Posted at: 30 April
Distillation Lead
Company
Waabi is a Toronto-based B2B technology company specializing in autonomous driving systems for long-haul trucking, leveraging AI and simulation to enhance logistics operations.
Remote Hiring Policy:
Waabi supports remote work primarily within the United States and Canada, offering a mix of remote, hybrid, and on-site roles across various locations including Toronto, San Francisco, Dallas, and Pittsburgh.
Job Type
Full-time
Allowed Applicant Locations
United States, Canada
Salary
$195,000 to $286,000 per year
Job Description
You will…
- Define and drive the technical strategy for model distillation and compression across Waabi's AI stack — spanning perception, world models, and planning — with an eye toward both onboard deployment and simulation use-cases.
- Design, implement, and scale state-of-the-art distillation and efficiency pipelines, which may include:
-
Distillation for generative models (diffusion, autoregressive, flow-matching, video models)
-
Quantization-aware training (QAT) and post-training quantization (PTQ)
-
Knowledge distillation (feature-level, response-based, and relation-based)
-
Structured and unstructured pruning and sparsification
-
Low-rank factorization and efficient architecture design
-
Speculative decoding and other inference-time efficiency techniques
- Collaborate closely with ML Platform, Infrastructure, Onboard, Autonomy, and Simulation teams to integrate compressed models into production pipelines and meet latency, memory, and throughput targets across deployment contexts.
- Define rigorous benchmarks and evaluation frameworks to characterize efficiency vs. quality trade-offs across models and hardware targets.
- Mentor and guide researchers and engineers working in the distillation and model efficiency space, setting a high technical bar and fostering a culture of rigorous experimentation.

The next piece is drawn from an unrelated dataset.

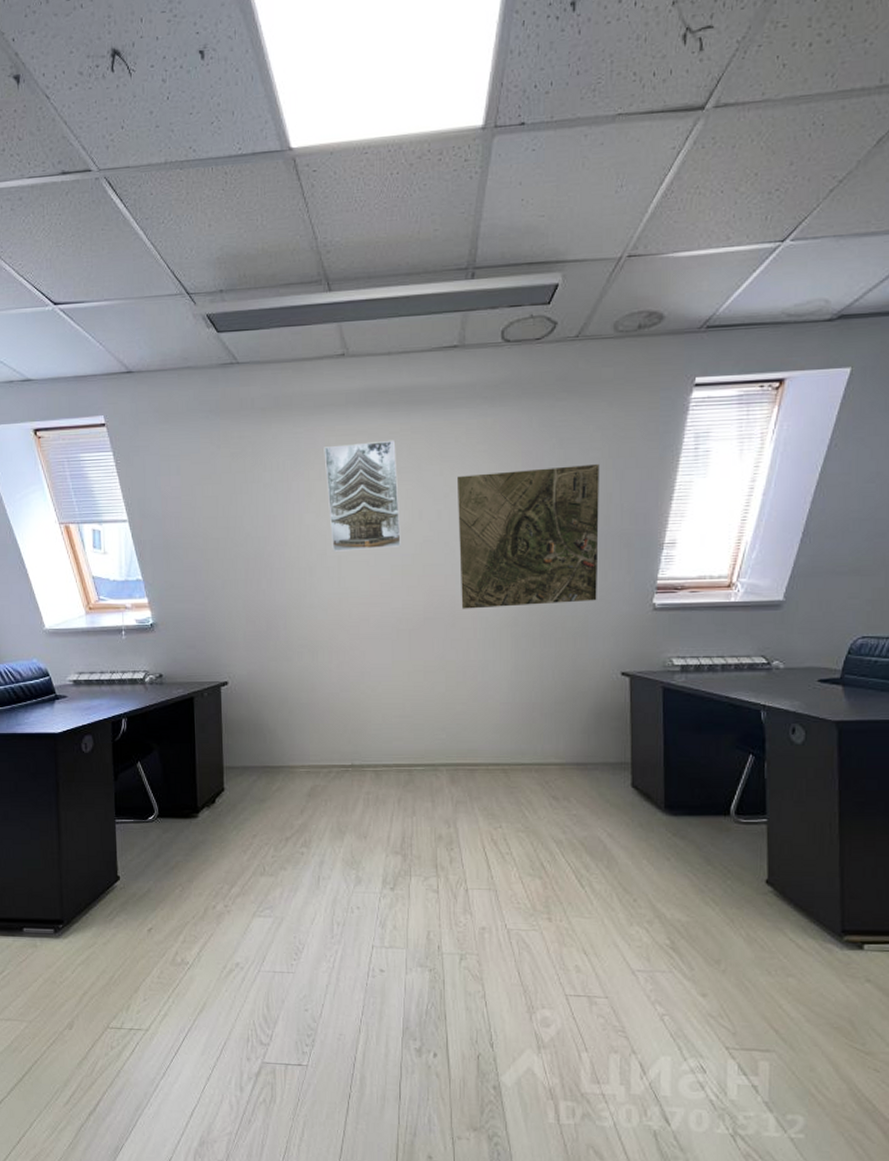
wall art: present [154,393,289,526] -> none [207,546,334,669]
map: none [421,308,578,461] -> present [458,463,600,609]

- Champion best practices for model compression across the organization; disseminate knowledge through internal design reviews, documentation, and technical talks.
- Stay at the cutting edge of model efficiency research; contribute to the broader scientific community through publications and open-source contributions.
Qualifications:
- Deep distillation expertise: You have extensive hands-on experience designing and implementing distillation, quantization, pruning, and model compression techniques for large-scale neural networks, with demonstrated impact in production settings.
- Strong research and engineering foundation: A Bachelor's or Master's degree in Machine Learning, Computer Vision, Robotics, or a related field, or equivalent industry experience; relevant hands-on experience in model distillation and efficiency is what matters most. Expert Python and PyTorch (or JAX) skills with experience in large-scale distributed training.
- Technical leadership: You have a proven track record of setting technical direction and driving projects from conception to production. You inspire and elevate those around you through deep technical expertise and mentorship.
- Cross-functional collaboration: You have experience working closely with infrastructure, platform, and autonomy teams to deploy compressed models under real engineering constraints.
- Clear communicator: You can communicate complex technical trade-offs clearly to diverse audiences and drive alignment across research and engineering teams.
Bonus:
- Experience with hardware-aware optimization (TensorRT, ONNX, custom CUDA kernels, hardware-specific quantization).
- Publications at top-tier ML/CV venues (NeurIPS, ICML, CVPR, ICLR, ECCV) in model compression, efficient deep learning, or related areas.
- Experience distilling large generative models (diffusion models, LLMs, VLMs, or video models).
- Background in autonomous vehicles or robotics.